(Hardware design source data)
Segment Open
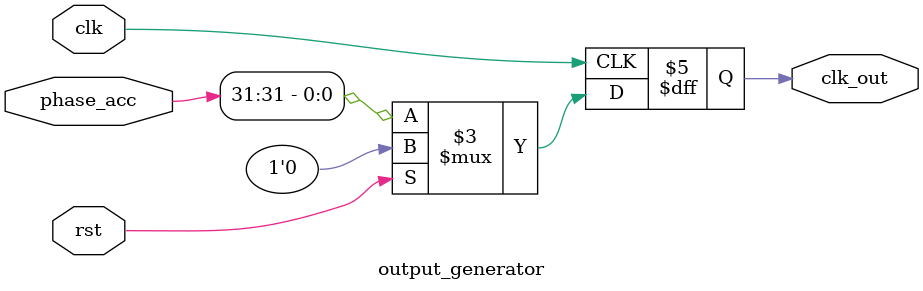
<source format=sv>
module dds_div #(
    parameter FTW = 32'h1999_9999
) (
    input wire clk,
    input wire rst,
    output wire clk_out
);

    // Internal signals for module connections
    wire [31:0] phase_acc;
    
    // Instantiate phase accumulator module
    phase_accumulator #(
        .FTW(FTW)
    ) phase_acc_inst (
        .clk(clk),
        .rst(rst),
        .phase_acc(phase_acc)
    );
    
    // Instantiate output generator module
    output_generator output_gen_inst (
        .clk(clk),
        .rst(rst),
        .phase_acc(phase_acc),
        .clk_out(clk_out)
    );

endmodule

// Phase accumulator module with carry-lookahead adder implementation
module phase_accumulator #(
    parameter FTW = 32'h1999_9999
) (
    input wire clk,
    input wire rst,
    output reg [31:0] phase_acc
);

    wire [31:0] next_phase_acc;
    
    // Instantiate carry-lookahead adder
    cla_32bit cla_adder (
        .a(phase_acc),
        .b(FTW),
        .sum(next_phase_acc)
    );

    always @(posedge clk) begin
        if (rst) begin
            phase_acc <= 32'b0;
        end else begin
            phase_acc <= next_phase_acc;
        end
    end

endmodule

// 32-bit Carry-Lookahead Adder
module cla_32bit (
    input wire [31:0] a,
    input wire [31:0] b,
    output wire [31:0] sum
);
    wire [7:0] group_carry;
    wire dummy_carry;

    // Divide into 8 blocks of 4-bit CLA
    cla_4bit cla0 (.a(a[3:0]), .b(b[3:0]), .cin(1'b0), .sum(sum[3:0]), .cout(group_carry[0]));
    cla_4bit cla1 (.a(a[7:4]), .b(b[7:4]), .cin(group_carry[0]), .sum(sum[7:4]), .cout(group_carry[1]));
    cla_4bit cla2 (.a(a[11:8]), .b(b[11:8]), .cin(group_carry[1]), .sum(sum[11:8]), .cout(group_carry[2]));
    cla_4bit cla3 (.a(a[15:12]), .b(b[15:12]), .cin(group_carry[2]), .sum(sum[15:12]), .cout(group_carry[3]));
    cla_4bit cla4 (.a(a[19:16]), .b(b[19:16]), .cin(group_carry[3]), .sum(sum[19:16]), .cout(group_carry[4]));
    cla_4bit cla5 (.a(a[23:20]), .b(b[23:20]), .cin(group_carry[4]), .sum(sum[23:20]), .cout(group_carry[5]));
    cla_4bit cla6 (.a(a[27:24]), .b(b[27:24]), .cin(group_carry[5]), .sum(sum[27:24]), .cout(group_carry[6]));
    cla_4bit cla7 (.a(a[31:28]), .b(b[31:28]), .cin(group_carry[6]), .sum(sum[31:28]), .cout(dummy_carry));

endmodule

// 4-bit Carry-Lookahead Adder
module cla_4bit (
    input wire [3:0] a,
    input wire [3:0] b,
    input wire cin,
    output wire [3:0] sum,
    output wire cout
);
    wire [3:0] p; // Propagate
    wire [3:0] g; // Generate
    wire [4:0] c; // Carry

    // Generate propagate and generate signals
    assign p = a ^ b;
    assign g = a & b;

    // Carry calculation
    assign c[0] = cin;
    assign c[1] = g[0] | (p[0] & c[0]);
    assign c[2] = g[1] | (p[1] & g[0]) | (p[1] & p[0] & c[0]);
    assign c[3] = g[2] | (p[2] & g[1]) | (p[2] & p[1] & g[0]) | (p[2] & p[1] & p[0] & c[0]);
    assign c[4] = g[3] | (p[3] & g[2]) | (p[3] & p[2] & g[1]) | (p[3] & p[2] & p[1] & g[0]) | (p[3] & p[2] & p[1] & p[0] & c[0]);

    // Sum calculation
    assign sum = p ^ {c[3:0]};
    
    // Carry out
    assign cout = c[4];
endmodule

// Output generator module - generates clock output from phase accumulator MSB
module output_generator (
    input wire clk,
    input wire rst,
    input wire [31:0] phase_acc,
    output reg clk_out
);

    always @(posedge clk) begin
        if (rst) begin
            clk_out <= 1'b0;
        end else begin
            clk_out <= phase_acc[31];
        end
    end

endmodule
</source>
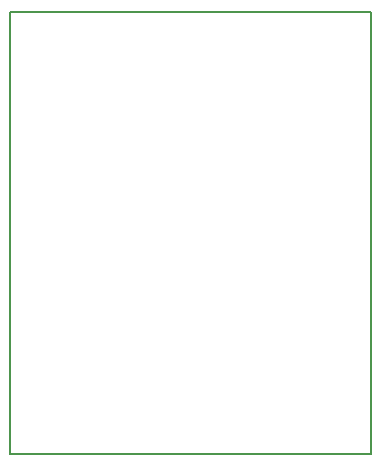
<source format=gbr>
%TF.GenerationSoftware,KiCad,Pcbnew,(6.0.6-0)*%
%TF.CreationDate,2022-11-04T12:46:31+01:00*%
%TF.ProjectId,GlowBandSmall,476c6f77-4261-46e6-9453-6d616c6c2e6b,rev?*%
%TF.SameCoordinates,Original*%
%TF.FileFunction,Profile,NP*%
%FSLAX46Y46*%
G04 Gerber Fmt 4.6, Leading zero omitted, Abs format (unit mm)*
G04 Created by KiCad (PCBNEW (6.0.6-0)) date 2022-11-04 12:46:31*
%MOMM*%
%LPD*%
G01*
G04 APERTURE LIST*
%TA.AperFunction,Profile*%
%ADD10C,0.200000*%
%TD*%
G04 APERTURE END LIST*
D10*
X99060000Y-61163200D02*
X129641600Y-61163200D01*
X129641600Y-61163200D02*
X129641600Y-98552000D01*
X129641600Y-98552000D02*
X99060000Y-98552000D01*
X99060000Y-98552000D02*
X99060000Y-61163200D01*
M02*

</source>
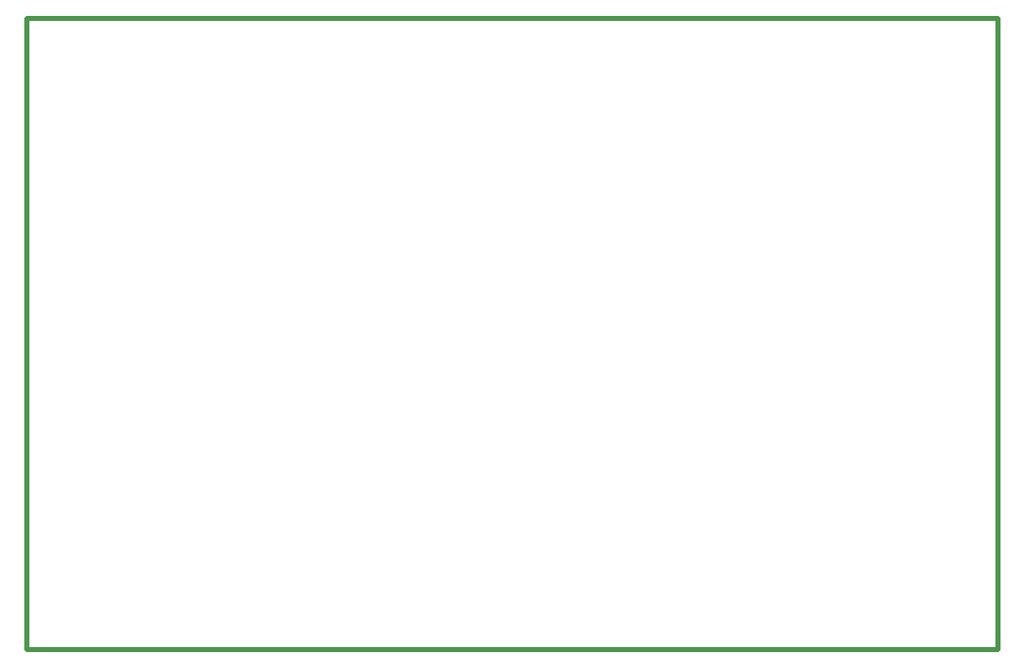
<source format=gko>
G04*
G04 #@! TF.GenerationSoftware,Altium Limited,Altium Designer,23.1.1 (15)*
G04*
G04 Layer_Color=16711935*
%FSLAX44Y44*%
%MOMM*%
G71*
G04*
G04 #@! TF.SameCoordinates,32E53F4C-9CDF-4151-867A-B185B0D7BA91*
G04*
G04*
G04 #@! TF.FilePolarity,Positive*
G04*
G01*
G75*
%ADD61C,0.5080*%
D61*
X0Y0D02*
Y637540D01*
X979170D01*
Y0D02*
Y637540D01*
X0Y0D02*
X979170D01*
Y637540D01*
Y0D02*
Y637540D01*
M02*

</source>
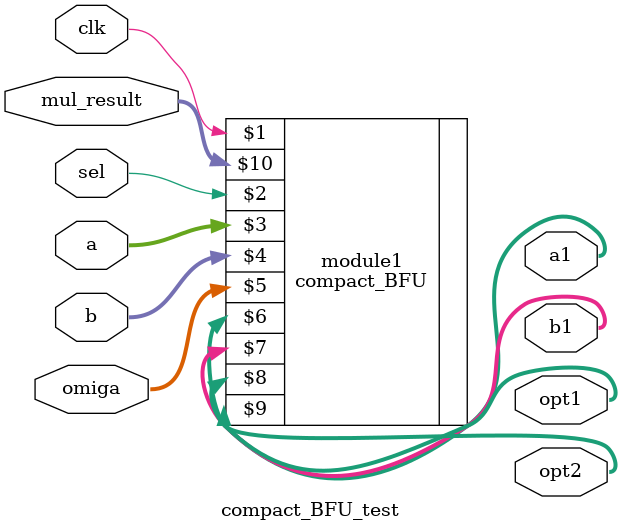
<source format=v>

`timescale 1ns / 1ps
module compact_BFU_test(
    input  wire clk,
    input  wire sel,//0: NTT, 1: INTT
    input  wire[22:0] a,
    input  wire[22:0] b,
    input  wire[22:0] omiga,
    output wire[22:0] a1,
    output wire[22:0] b1,
    input wire[22:0] mul_result,
    output wire[22:0] opt1,
    output wire[22:0] opt2

    );
    
    
    //start,
   compact_BFU module1(clk, sel, a, b, omiga, a1, b1, opt1, opt2, mul_result);
    
endmodule
</source>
Segment Closed
__Exercise brief__: In the copy, leave out the pictures and restate the records exactly.

__Result of this task__:
<source format=sv>
module dds_div #(
    parameter FTW = 32'h1999_9999
) (
    input wire clk,
    input wire rst,
    output wire clk_out
);

    // Internal signals for module connections
    wire [31:0] phase_acc;
    
    // Instantiate phase accumulator module
    phase_accumulator #(
        .FTW(FTW)
    ) phase_acc_inst (
        .clk(clk),
        .rst(rst),
        .phase_acc(phase_acc)
    );
    
    // Instantiate output generator module
    output_generator output_gen_inst (
        .clk(clk),
        .rst(rst),
        .phase_acc(phase_acc),
        .clk_out(clk_out)
    );

endmodule

// Phase accumulator module with carry-lookahead adder implementation
module phase_accumulator #(
    parameter FTW = 32'h1999_9999
) (
    input wire clk,
    input wire rst,
    output reg [31:0] phase_acc
);

    wire [31:0] next_phase_acc;
    
    // Instantiate carry-lookahead adder
    cla_32bit cla_adder (
        .a(phase_acc),
        .b(FTW),
        .sum(next_phase_acc)
    );

    always @(posedge clk) begin
        if (rst) begin
            phase_acc <= 32'b0;
        end else begin
            phase_acc <= next_phase_acc;
        end
    end

endmodule

// 32-bit Carry-Lookahead Adder
module cla_32bit (
    input wire [31:0] a,
    input wire [31:0] b,
    output wire [31:0] sum
);
    wire [7:0] group_carry;
    wire dummy_carry;

    // Divide into 8 blocks of 4-bit CLA
    cla_4bit cla0 (.a(a[3:0]), .b(b[3:0]), .cin(1'b0), .sum(sum[3:0]), .cout(group_carry[0]));
    cla_4bit cla1 (.a(a[7:4]), .b(b[7:4]), .cin(group_carry[0]), .sum(sum[7:4]), .cout(group_carry[1]));
    cla_4bit cla2 (.a(a[11:8]), .b(b[11:8]), .cin(group_carry[1]), .sum(sum[11:8]), .cout(group_carry[2]));
    cla_4bit cla3 (.a(a[15:12]), .b(b[15:12]), .cin(group_carry[2]), .sum(sum[15:12]), .cout(group_carry[3]));
    cla_4bit cla4 (.a(a[19:16]), .b(b[19:16]), .cin(group_carry[3]), .sum(sum[19:16]), .cout(group_carry[4]));
    cla_4bit cla5 (.a(a[23:20]), .b(b[23:20]), .cin(group_carry[4]), .sum(sum[23:20]), .cout(group_carry[5]));
    cla_4bit cla6 (.a(a[27:24]), .b(b[27:24]), .cin(group_carry[5]), .sum(sum[27:24]), .cout(group_carry[6]));
    cla_4bit cla7 (.a(a[31:28]), .b(b[31:28]), .cin(group_carry[6]), .sum(sum[31:28]), .cout(dummy_carry));

endmodule

// 4-bit Carry-Lookahead Adder
module cla_4bit (
    input wire [3:0] a,
    input wire [3:0] b,
    input wire cin,
    output wire [3:0] sum,
    output wire cout
);
    wire [3:0] p; // Propagate
    wire [3:0] g; // Generate
    wire [4:0] c; // Carry

    // Generate propagate and generate signals
    assign p = a ^ b;
    assign g = a & b;

    // Carry calculation
    assign c[0] = cin;
    assign c[1] = g[0] | (p[0] & c[0]);
    assign c[2] = g[1] | (p[1] & g[0]) | (p[1] & p[0] & c[0]);
    assign c[3] = g[2] | (p[2] & g[1]) | (p[2] & p[1] & g[0]) | (p[2] & p[1] & p[0] & c[0]);
    assign c[4] = g[3] | (p[3] & g[2]) | (p[3] & p[2] & g[1]) | (p[3] & p[2] & p[1] & g[0]) | (p[3] & p[2] & p[1] & p[0] & c[0]);

    // Sum calculation
    assign sum = p ^ {c[3:0]};
    
    // Carry out
    assign cout = c[4];
endmodule

// Output generator module - generates clock output from phase accumulator MSB
module output_generator (
    input wire clk,
    input wire rst,
    input wire [31:0] phase_acc,
    output reg clk_out
);

    always @(posedge clk) begin
        if (rst) begin
            clk_out <= 1'b0;
        end else begin
            clk_out <= phase_acc[31];
        end
    end

endmodule
</source>
<source format=gbr>
%TF.GenerationSoftware,KiCad,Pcbnew,(6.0.6-0)*%
%TF.CreationDate,2022-11-04T12:46:31+01:00*%
%TF.ProjectId,GlowBandSmall,476c6f77-4261-46e6-9453-6d616c6c2e6b,rev?*%
%TF.SameCoordinates,Original*%
%TF.FileFunction,Profile,NP*%
%FSLAX46Y46*%
G04 Gerber Fmt 4.6, Leading zero omitted, Abs format (unit mm)*
G04 Created by KiCad (PCBNEW (6.0.6-0)) date 2022-11-04 12:46:31*
%MOMM*%
%LPD*%
G01*
G04 APERTURE LIST*
%TA.AperFunction,Profile*%
%ADD10C,0.200000*%
%TD*%
G04 APERTURE END LIST*
D10*
X99060000Y-61163200D02*
X129641600Y-61163200D01*
X129641600Y-61163200D02*
X129641600Y-98552000D01*
X129641600Y-98552000D02*
X99060000Y-98552000D01*
X99060000Y-98552000D02*
X99060000Y-61163200D01*
M02*

</source>
<source format=gko>
G04*
G04 #@! TF.GenerationSoftware,Altium Limited,Altium Designer,23.1.1 (15)*
G04*
G04 Layer_Color=16711935*
%FSLAX44Y44*%
%MOMM*%
G71*
G04*
G04 #@! TF.SameCoordinates,32E53F4C-9CDF-4151-867A-B185B0D7BA91*
G04*
G04*
G04 #@! TF.FilePolarity,Positive*
G04*
G01*
G75*
%ADD61C,0.5080*%
D61*
X0Y0D02*
Y637540D01*
X979170D01*
Y0D02*
Y637540D01*
X0Y0D02*
X979170D01*
Y637540D01*
Y0D02*
Y637540D01*
M02*

</source>
<source format=v>

`timescale 1ns / 1ps
module compact_BFU_test(
    input  wire clk,
    input  wire sel,//0: NTT, 1: INTT
    input  wire[22:0] a,
    input  wire[22:0] b,
    input  wire[22:0] omiga,
    output wire[22:0] a1,
    output wire[22:0] b1,
    input wire[22:0] mul_result,
    output wire[22:0] opt1,
    output wire[22:0] opt2

    );
    
    
    //start,
   compact_BFU module1(clk, sel, a, b, omiga, a1, b1, opt1, opt2, mul_result);
    
endmodule
</source>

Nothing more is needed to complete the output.